Bloomberg News

Cardenas Sees March Cut Lifting Colombian Growth to Potential

April 03, 2013

Colombia’s economy can grow at its full potential with the central bank’s policy rate at its current level, Finance Minister Mauricio Cardenas said.

“If everything stays the same, if conditions in the economy don’t change, we should be able to achieve our potential growth with this interest rate,” Cardenas told reporters in Bogota last night.

The central bank has cut its policy rate two percentage points to 3.25 percent since June, the lowest among major Latin American economies, as growth cooled and the inflation rate fell to a six-decade low. Cardenas, who chairs the central bank’s policy committee, has argued for a rate cut at every meeting since he became Finance Minister in September.

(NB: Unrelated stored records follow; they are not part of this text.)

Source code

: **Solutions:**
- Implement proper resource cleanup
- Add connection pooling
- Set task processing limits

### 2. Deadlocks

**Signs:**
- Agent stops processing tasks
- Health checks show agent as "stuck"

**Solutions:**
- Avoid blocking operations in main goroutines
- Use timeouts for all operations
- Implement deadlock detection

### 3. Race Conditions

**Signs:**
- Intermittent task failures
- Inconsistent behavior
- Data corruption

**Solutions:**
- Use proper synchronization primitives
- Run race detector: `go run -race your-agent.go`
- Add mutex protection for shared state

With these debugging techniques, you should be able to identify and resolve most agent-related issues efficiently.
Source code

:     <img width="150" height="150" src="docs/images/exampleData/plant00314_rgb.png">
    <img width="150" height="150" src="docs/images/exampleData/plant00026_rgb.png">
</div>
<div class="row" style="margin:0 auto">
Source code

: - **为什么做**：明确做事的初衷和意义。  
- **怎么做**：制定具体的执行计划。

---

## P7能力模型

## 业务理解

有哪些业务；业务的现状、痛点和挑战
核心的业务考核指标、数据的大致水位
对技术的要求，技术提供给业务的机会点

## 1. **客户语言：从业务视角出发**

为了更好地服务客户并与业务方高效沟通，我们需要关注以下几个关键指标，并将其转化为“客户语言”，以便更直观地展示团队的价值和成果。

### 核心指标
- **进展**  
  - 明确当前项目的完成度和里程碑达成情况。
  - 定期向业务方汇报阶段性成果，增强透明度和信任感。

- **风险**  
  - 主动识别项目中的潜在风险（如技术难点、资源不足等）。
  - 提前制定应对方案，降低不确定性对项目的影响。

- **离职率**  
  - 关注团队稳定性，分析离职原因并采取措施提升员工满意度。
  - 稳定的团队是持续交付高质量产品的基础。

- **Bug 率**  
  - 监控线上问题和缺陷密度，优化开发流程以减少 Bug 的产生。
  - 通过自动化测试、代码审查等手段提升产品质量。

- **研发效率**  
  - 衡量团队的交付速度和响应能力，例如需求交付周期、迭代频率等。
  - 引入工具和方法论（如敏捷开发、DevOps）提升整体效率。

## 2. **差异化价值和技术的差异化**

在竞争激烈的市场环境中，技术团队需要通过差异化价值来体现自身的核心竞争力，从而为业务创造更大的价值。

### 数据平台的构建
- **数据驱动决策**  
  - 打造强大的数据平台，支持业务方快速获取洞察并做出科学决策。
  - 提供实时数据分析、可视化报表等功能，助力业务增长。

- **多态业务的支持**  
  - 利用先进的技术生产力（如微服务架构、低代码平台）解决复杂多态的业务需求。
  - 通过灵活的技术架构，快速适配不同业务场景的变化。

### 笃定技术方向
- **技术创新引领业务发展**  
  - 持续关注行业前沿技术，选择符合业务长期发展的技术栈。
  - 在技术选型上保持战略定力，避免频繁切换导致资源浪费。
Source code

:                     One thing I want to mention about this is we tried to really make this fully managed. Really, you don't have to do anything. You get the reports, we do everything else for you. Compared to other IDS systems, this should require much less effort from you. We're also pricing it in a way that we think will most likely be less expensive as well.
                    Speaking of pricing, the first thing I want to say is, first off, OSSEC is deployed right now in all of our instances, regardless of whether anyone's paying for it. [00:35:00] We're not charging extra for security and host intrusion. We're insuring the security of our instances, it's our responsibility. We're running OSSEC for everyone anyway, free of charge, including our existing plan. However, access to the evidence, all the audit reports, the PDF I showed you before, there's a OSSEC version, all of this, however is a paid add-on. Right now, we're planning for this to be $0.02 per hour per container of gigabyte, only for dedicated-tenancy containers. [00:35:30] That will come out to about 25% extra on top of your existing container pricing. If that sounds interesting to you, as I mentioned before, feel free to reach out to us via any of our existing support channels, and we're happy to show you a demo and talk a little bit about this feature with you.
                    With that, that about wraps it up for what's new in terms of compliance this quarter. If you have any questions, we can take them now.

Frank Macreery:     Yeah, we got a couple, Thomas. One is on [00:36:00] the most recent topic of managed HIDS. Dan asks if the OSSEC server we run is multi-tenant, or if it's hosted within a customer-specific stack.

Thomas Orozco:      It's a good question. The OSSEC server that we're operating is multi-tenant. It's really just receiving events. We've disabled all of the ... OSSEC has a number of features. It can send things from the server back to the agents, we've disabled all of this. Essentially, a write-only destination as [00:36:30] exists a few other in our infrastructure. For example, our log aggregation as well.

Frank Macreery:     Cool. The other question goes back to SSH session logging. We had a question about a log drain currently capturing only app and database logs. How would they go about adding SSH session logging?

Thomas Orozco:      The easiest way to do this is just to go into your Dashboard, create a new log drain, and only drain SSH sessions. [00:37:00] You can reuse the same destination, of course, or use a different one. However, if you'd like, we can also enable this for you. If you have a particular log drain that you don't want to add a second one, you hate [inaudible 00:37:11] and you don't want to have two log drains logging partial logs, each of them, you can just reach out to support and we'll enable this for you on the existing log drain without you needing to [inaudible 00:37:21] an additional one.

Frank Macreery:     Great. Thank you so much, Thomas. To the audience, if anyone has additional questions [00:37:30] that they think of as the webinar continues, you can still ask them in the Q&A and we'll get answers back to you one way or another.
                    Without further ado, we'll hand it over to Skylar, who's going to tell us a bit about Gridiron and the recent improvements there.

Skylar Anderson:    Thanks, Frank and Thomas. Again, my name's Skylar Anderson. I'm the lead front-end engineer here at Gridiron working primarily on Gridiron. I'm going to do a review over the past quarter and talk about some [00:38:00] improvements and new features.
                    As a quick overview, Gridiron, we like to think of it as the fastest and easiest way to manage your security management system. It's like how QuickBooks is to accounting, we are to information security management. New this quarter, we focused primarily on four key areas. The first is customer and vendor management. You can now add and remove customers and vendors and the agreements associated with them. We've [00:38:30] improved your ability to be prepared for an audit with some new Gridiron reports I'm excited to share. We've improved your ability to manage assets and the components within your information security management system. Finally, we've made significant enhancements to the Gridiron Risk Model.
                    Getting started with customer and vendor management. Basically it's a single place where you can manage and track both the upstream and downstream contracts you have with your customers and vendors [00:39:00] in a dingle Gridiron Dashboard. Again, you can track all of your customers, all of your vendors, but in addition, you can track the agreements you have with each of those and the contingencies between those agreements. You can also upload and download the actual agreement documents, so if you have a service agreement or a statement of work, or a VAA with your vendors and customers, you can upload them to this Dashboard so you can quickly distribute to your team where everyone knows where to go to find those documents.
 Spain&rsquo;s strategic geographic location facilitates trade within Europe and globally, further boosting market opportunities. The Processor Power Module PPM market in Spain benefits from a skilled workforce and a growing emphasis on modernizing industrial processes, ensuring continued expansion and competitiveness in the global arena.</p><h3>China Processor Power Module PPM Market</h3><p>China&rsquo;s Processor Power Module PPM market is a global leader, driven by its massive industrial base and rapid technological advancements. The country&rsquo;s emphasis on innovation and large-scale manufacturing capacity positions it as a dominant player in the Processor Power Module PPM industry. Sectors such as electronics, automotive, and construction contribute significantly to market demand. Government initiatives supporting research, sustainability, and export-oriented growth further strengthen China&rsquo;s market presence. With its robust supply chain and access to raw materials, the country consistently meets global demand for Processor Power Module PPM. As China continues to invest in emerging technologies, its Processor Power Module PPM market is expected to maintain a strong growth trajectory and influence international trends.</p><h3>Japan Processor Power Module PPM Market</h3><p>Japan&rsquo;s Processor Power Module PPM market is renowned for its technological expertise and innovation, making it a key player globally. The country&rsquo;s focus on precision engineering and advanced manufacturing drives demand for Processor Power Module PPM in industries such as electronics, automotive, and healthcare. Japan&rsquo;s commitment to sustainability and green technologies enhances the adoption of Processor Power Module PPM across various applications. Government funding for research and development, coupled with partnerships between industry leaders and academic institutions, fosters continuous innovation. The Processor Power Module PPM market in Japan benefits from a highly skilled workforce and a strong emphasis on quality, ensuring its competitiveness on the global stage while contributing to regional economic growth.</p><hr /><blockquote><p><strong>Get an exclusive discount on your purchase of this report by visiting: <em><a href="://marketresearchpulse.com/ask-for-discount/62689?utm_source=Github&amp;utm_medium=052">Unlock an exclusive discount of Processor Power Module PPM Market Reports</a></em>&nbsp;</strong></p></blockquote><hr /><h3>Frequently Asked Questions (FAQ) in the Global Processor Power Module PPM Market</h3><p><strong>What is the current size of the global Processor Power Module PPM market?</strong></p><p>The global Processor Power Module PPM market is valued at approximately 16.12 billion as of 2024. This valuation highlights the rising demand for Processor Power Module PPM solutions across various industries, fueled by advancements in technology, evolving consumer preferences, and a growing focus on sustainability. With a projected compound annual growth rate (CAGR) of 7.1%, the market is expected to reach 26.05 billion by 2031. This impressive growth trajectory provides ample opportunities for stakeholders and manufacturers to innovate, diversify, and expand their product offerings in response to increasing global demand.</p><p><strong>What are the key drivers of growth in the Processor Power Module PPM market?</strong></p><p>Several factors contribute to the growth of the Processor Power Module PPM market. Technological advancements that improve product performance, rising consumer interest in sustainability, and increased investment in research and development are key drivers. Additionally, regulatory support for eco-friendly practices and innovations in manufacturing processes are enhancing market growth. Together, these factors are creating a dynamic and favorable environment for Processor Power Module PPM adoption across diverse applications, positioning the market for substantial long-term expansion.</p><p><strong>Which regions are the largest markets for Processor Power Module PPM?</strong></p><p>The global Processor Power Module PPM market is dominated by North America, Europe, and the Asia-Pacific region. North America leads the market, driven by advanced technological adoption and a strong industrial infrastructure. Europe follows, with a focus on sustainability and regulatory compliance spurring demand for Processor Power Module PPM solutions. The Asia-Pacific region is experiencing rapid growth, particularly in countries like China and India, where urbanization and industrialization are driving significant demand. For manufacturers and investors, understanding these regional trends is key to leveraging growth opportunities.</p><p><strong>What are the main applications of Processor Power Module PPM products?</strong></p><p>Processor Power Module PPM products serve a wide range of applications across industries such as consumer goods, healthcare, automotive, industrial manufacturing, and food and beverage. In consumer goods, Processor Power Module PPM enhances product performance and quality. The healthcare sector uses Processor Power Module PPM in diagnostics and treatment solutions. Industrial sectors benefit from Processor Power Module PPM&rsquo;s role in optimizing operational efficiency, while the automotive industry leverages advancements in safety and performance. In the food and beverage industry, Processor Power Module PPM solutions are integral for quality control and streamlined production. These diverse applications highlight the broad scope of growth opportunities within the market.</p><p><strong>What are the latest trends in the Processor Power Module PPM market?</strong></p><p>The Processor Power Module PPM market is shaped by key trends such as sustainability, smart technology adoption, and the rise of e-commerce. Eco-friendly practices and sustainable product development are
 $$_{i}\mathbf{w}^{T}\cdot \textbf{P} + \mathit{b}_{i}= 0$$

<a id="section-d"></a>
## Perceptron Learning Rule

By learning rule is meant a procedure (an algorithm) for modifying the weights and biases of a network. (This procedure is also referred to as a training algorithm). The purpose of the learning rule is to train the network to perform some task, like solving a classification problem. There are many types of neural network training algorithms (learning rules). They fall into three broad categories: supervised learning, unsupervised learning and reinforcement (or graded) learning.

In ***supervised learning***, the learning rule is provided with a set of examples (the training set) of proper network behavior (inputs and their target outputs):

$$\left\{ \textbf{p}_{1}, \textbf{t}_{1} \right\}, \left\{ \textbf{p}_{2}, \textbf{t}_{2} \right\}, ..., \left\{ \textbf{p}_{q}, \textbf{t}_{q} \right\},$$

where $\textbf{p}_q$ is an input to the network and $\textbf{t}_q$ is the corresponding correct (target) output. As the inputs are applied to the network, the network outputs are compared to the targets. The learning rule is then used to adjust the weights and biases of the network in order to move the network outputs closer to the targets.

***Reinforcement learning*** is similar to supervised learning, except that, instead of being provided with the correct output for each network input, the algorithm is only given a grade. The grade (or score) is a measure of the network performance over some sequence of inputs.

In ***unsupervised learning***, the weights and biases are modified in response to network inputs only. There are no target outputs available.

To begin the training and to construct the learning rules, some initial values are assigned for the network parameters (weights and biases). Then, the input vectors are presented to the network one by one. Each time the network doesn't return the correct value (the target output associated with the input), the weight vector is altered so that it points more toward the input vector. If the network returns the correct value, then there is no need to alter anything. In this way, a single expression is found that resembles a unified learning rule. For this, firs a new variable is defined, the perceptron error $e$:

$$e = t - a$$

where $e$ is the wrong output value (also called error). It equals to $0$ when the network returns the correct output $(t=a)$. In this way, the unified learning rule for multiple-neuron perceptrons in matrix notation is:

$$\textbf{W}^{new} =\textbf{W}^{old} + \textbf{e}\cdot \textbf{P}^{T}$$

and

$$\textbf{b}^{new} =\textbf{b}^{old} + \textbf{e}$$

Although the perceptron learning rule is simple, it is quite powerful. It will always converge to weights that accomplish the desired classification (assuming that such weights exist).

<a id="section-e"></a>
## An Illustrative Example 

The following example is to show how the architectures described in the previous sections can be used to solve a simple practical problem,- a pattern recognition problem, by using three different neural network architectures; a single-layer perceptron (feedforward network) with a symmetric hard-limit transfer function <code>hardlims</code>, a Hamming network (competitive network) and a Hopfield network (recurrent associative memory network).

“No one knows what may happen next month, or what information could come out, so the central bank needs its autonomy to set rates as it sees fit,” Cardenas said. “But, based on the information we have today, the economy should be able to recover its full speed.”

Monetary policy “isn’t all powerful” and should also be supplemented by fiscal policy and regulatory policy, Cardenas said, without providing details. The economy expanded 3.1 percent in the fourth quarter from a year earlier, the slowest pace in the Andean region.

The Finance Ministry estimates that the economy can grow as fast as 4.8 percent per year without stoking inflation.

Inflation accelerated to 1.99 percent in March, according to the median forecast in a Bloomberg survey of 19 analysts, from a six decade-low of 1.83 percent in February. The statistics agency is scheduled to release the inflation figure on April 5.

The central bank targets inflation of 3 percent, plus or minus one percentage point.

Policy makers don’t want inflation that is “excessively low”, Cardenas said. “So long as inflation is between 2% and 4%, everyone is calm,” he said.